§ **PROBLEM TO SOLVE**:
This exercise calls for all the entries that follow to be set down exactly, without their images.
START LISTED ENTRIES
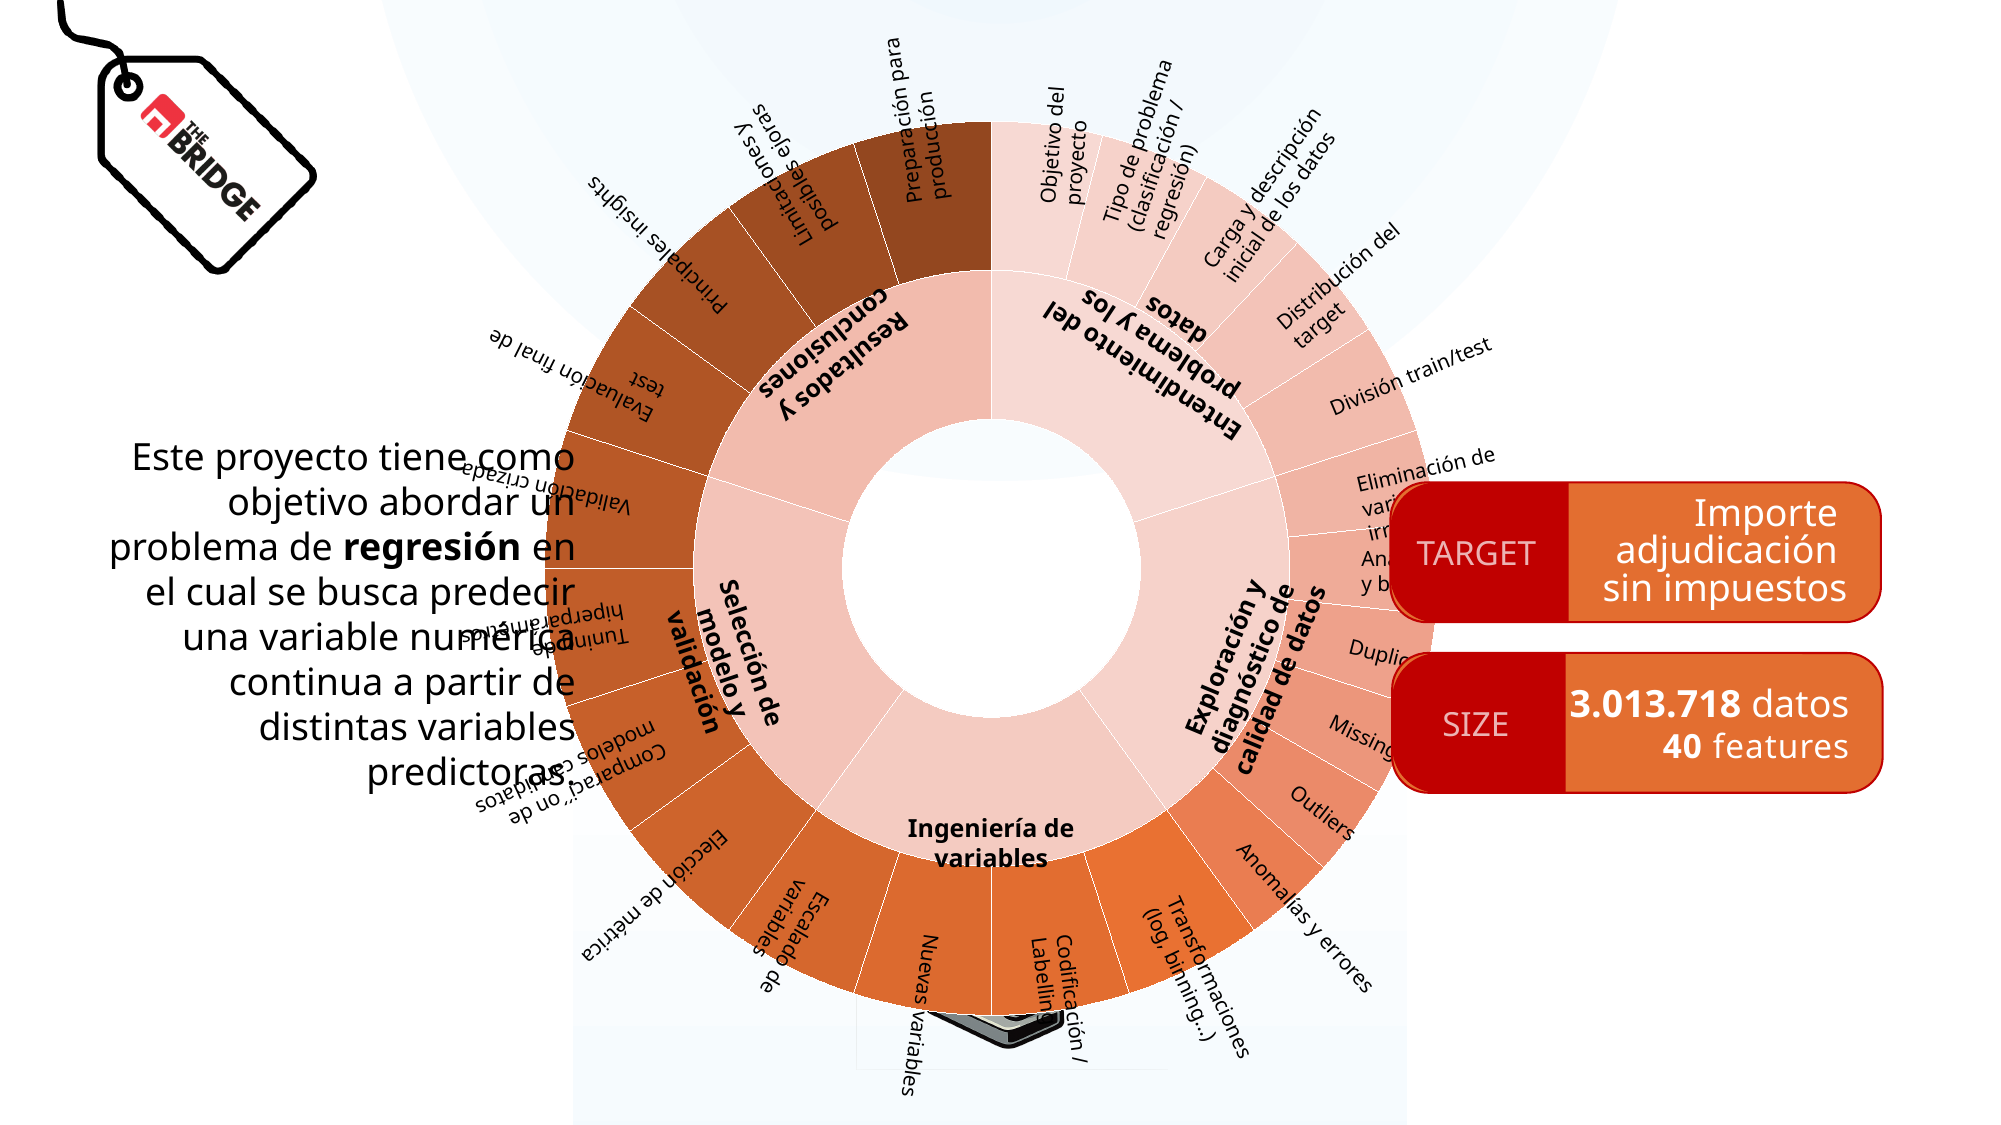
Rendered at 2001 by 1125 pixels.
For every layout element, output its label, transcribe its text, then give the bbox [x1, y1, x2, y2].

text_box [1386, 481, 1884, 794]
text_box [244, 0, 1755, 1125]
text_box Este proyecto tiene como objetivo abordar un problema de regresión en el cual se busca predecir una variable numérica continua a partir de distintas variables predictoras. [93, 425, 244, 801]
picture [5, 0, 244, 313]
END LISTED ENTRIES
§ **EXERCISE SOLUTION**:
Rendered at 2001 by 1125 pixels.
For every layout element, output its label, transcribe its text, then give the bbox [x1, y1, x2, y2].

text_box [1386, 481, 1884, 794]
text_box [244, 0, 1755, 1125]
text_box Este proyecto tiene como objetivo abordar un problema de regresión en el cual se busca predecir una variable numérica continua a partir de distintas variables predictoras. [93, 425, 244, 801]
picture [5, 0, 244, 313]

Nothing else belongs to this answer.